Défiance des populations
Rendre justice aux victimes de crimes commis par des membres des forces de défense et de sécurité au Sahel n’est pas seulement un impératif pour les gouvernements de la région au regard de leurs obligations internationales. C’est aussi une condition essentielle au rétablissement de la confiance entre les populations et ceux qui les dirigent et donc au retour de la stabilité dans la région. Les crimes restés impunis attisent les tensions entre communautés et alimentent le cycle de la violence en favorisant la capacité de recrutement des groupes armés qui exploitent les frustrations et la défiance des populations vis-à-vis des autorités.

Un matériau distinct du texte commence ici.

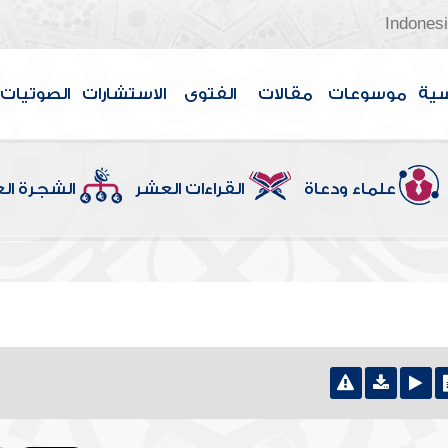
Indones
سية
موسوعات
مقالات
الفتوى
الاستشارات
الصوتيات
علماء ودعاة
القراءات العشر
الشجرة ال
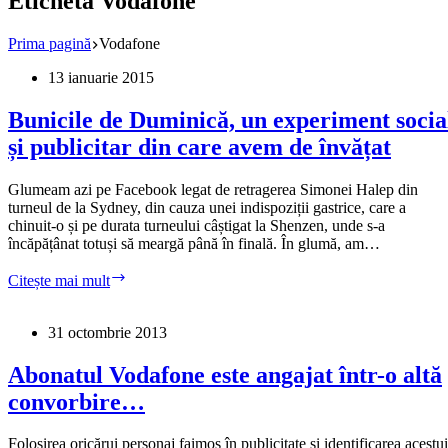
Etichetă
Vodafone
Prima pagină
Vodafone
13 ianuarie 2015
Bunicile de Duminică, un experiment socia
și publicitar din care avem de învățat
Glumeam azi pe Facebook legat de retragerea Simonei Halep din
turneul de la Sydney, din cauza unei indispoziții gastrice, care a
chinuit-o și pe durata turneului câștigat la Shenzen, unde s-a
încăpățânat totuși să meargă până în finală. În glumă, am…
Bunicile
Citește mai mult
de
Duminică,
un
31 octombrie 2013
experiment
social
Abonatul Vodafone este angajat într-o altă
și
convorbire…
publicitar
din
care
Folosirea oricărui personaj faimos în publicitate și identificarea acestu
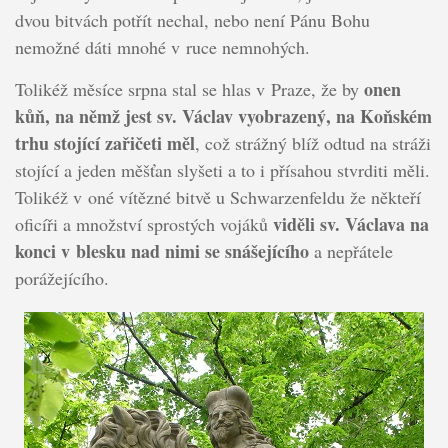
dvou bitvách potřít nechal, nebo není Pánu Bohu
nemožné dáti mnohé v ruce nemnohých.
onen
Tolikéž měsíce srpna stal se hlas v Praze, že by
kůň, na němž jest sv. Václav vyobrazený, na Koňském
trhu stojící zařičeti měl
, což strážný blíž odtud na stráži
stojící a jeden měšťan slyšeti a to i přísahou stvrditi měli.
Tolikéž v oné vítězné bitvě u Schwarzenfeldu že někteří
viděli sv. Václava na
oficíři a množství sprostých vojáků
konci v blesku nad nimi se snášejícího
a nepřátele
porážejícího.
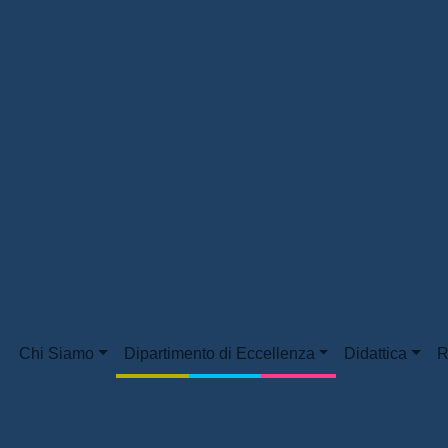
Chi Siamo
Dipartimento di Eccellenza
Didattica
R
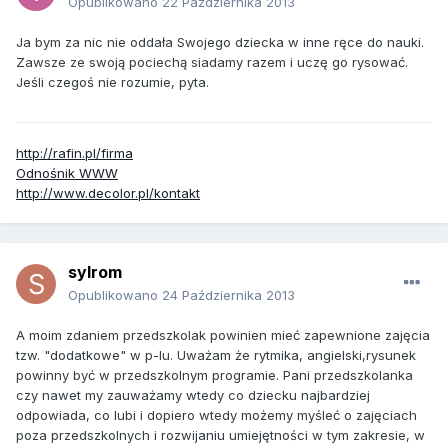
Opublikowano
22 Października 2013
Ja bym za nic nie oddała Swojego dziecka w inne ręce do nauki.
Zawsze ze swoją pociechą siadamy razem i uczę go rysować.
Jeśli czegoś nie rozumie, pyta.
http://rafin.pl/firma
Odnośnik WWW
http://www.decolor.pl/kontakt
sylrom
Opublikowano
24 Października 2013
A moim zdaniem przedszkolak powinien mieć zapewnione zajęcia
tzw. "dodatkowe" w p-lu. Uważam że rytmika, angielski,rysunek
powinny być w przedszkolnym programie. Pani przedszkolanka
czy nawet my zauważamy wtedy co dziecku najbardziej
odpowiada, co lubi i dopiero wtedy możemy myśleć o zajęciach
poza przedszkolnych i rozwijaniu umiejętności w tym zakresie, w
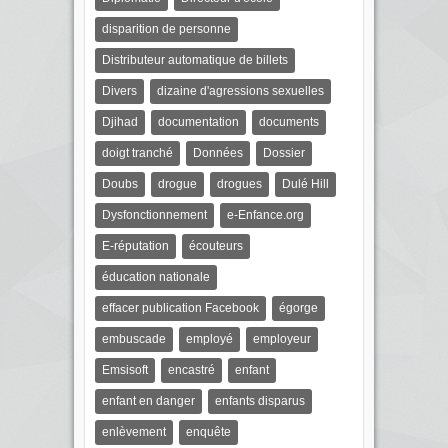
disparition de personne
Distributeur automatique de billets
Divers
dizaine d'agressions sexuelles
Djihad
documentation
documents
doigt tranché
Données
Dossier
Doubs
drogue
drogues
Dulé Hill
Dysfonctionnement
e-Enfance.org
E-réputation
écouteurs
éducation nationale
effacer publication Facebook
égorge
embuscade
employé
employeur
Emsisoft
encastré
enfant
enfant en danger
enfants disparus
enlèvement
enquête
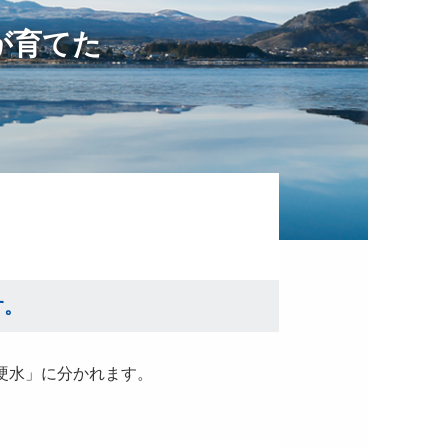
が育てた
す。
硬水」に分かれます。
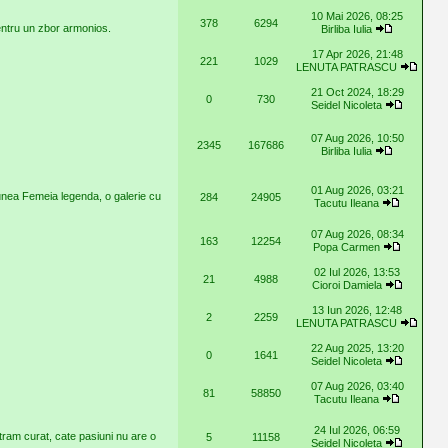
10 Mai 2026, 08:25
378
6294
pentru un zbor armonios.
Birliba Iulia
17 Apr 2026, 21:48
221
1029
LENUTA PATRASCU
21 Oct 2024, 18:29
0
730
Seidel Nicoleta
07 Aug 2026, 10:50
2345
167686
Birliba Iulia
01 Aug 2026, 03:21
unea Femeia legenda, o galerie cu
284
24905
Tacutu Ileana
07 Aug 2026, 08:34
163
12254
Popa Carmen
02 Iul 2026, 13:53
21
4988
Cioroi Damiela
13 Iun 2026, 12:48
2
2259
LENUTA PATRASCU
22 Aug 2025, 13:20
0
1641
Seidel Nicoleta
07 Aug 2026, 03:40
81
58850
Tacutu Ileana
24 Iul 2026, 06:59
stram curat, cate pasiuni nu are o
5
11158
Seidel Nicoleta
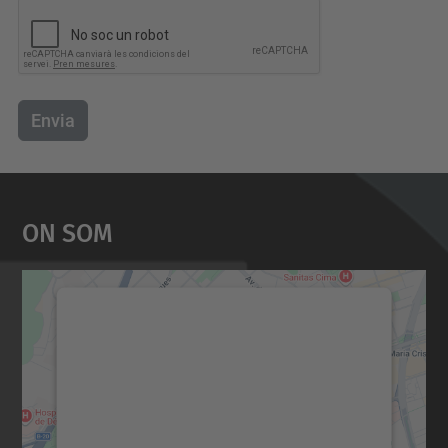
Envia
On Som
Necessitem el vostre
consentiment per carregar el
servei Google Maps!
Utilitzem un servei de tercers per incrustar
contingut del mapa que pugui recollir dades
sobre la vostra activitat. Reviseu-ne els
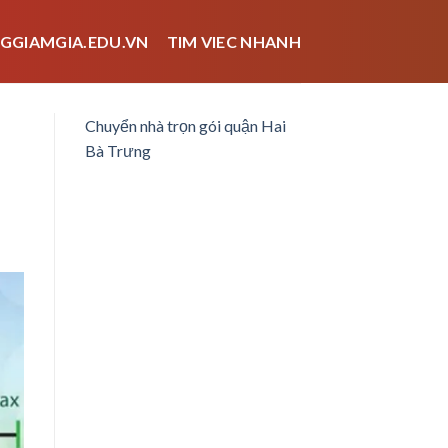
GGIAMGIA.EDU.VN
TIM VIEC NHANH
Chuyển nhà trọn gói quận Hai
Bà Trưng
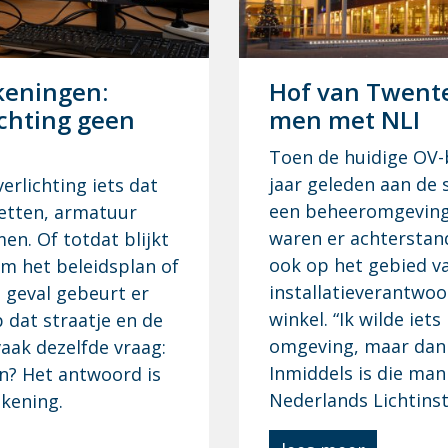
­ke­nin­gen:
Hof van Twen­te
ch­ting geen
men met NLI
Toen de huidige OV-
jaar geleden aan de s
rlichting iets dat
een beheeromgeving 
etten, armatuur
waren er achterstand
en. Of totdat blijkt
ook op het gebied v
rm het beleidsplan of
installatieverantwoo
te geval gebeurt er
winkel. “Ik wilde ie
 dat straatje en de
omgeving, maar dan 
vaak dezelfde vraag:
Inmiddels is die ma
n? Het antwoord is
Nederlands Lichtinsti
ekening.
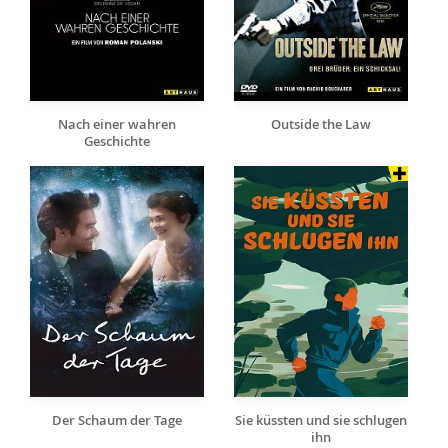
Nach einer wahren
Outside the Law
Geschichte
Der Schaum der Tage
Sie küssten und sie schlugen
ihn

En juin dernier, les chefs d’État du G5 Sahel se sont engagés à prendre des « sanctions exemplaires » contre des éléments de forces de défense et de sécurité reconnus coupables d’exactions. Six mois plus tard, leur engagement est resté lettre morte. Le sommet de N’Djamena, la semaine prochaine, leur donne l’occasion de joindre la parole aux actes, en plaçant la protection des populations civiles, les droits humains et la lutte contre l’impunité au cœur d’une stratégie renouvelée pour le Sahel, comme le recommande la Coalition citoyenne pour le Sahel. Confrontés aux limites de l’approche sécuritaire, la France et les autres partenaires des gouvernements sahéliens doivent encourager ce réagencement des priorités, condition essentielle à un retour de la stabilité au Sahel.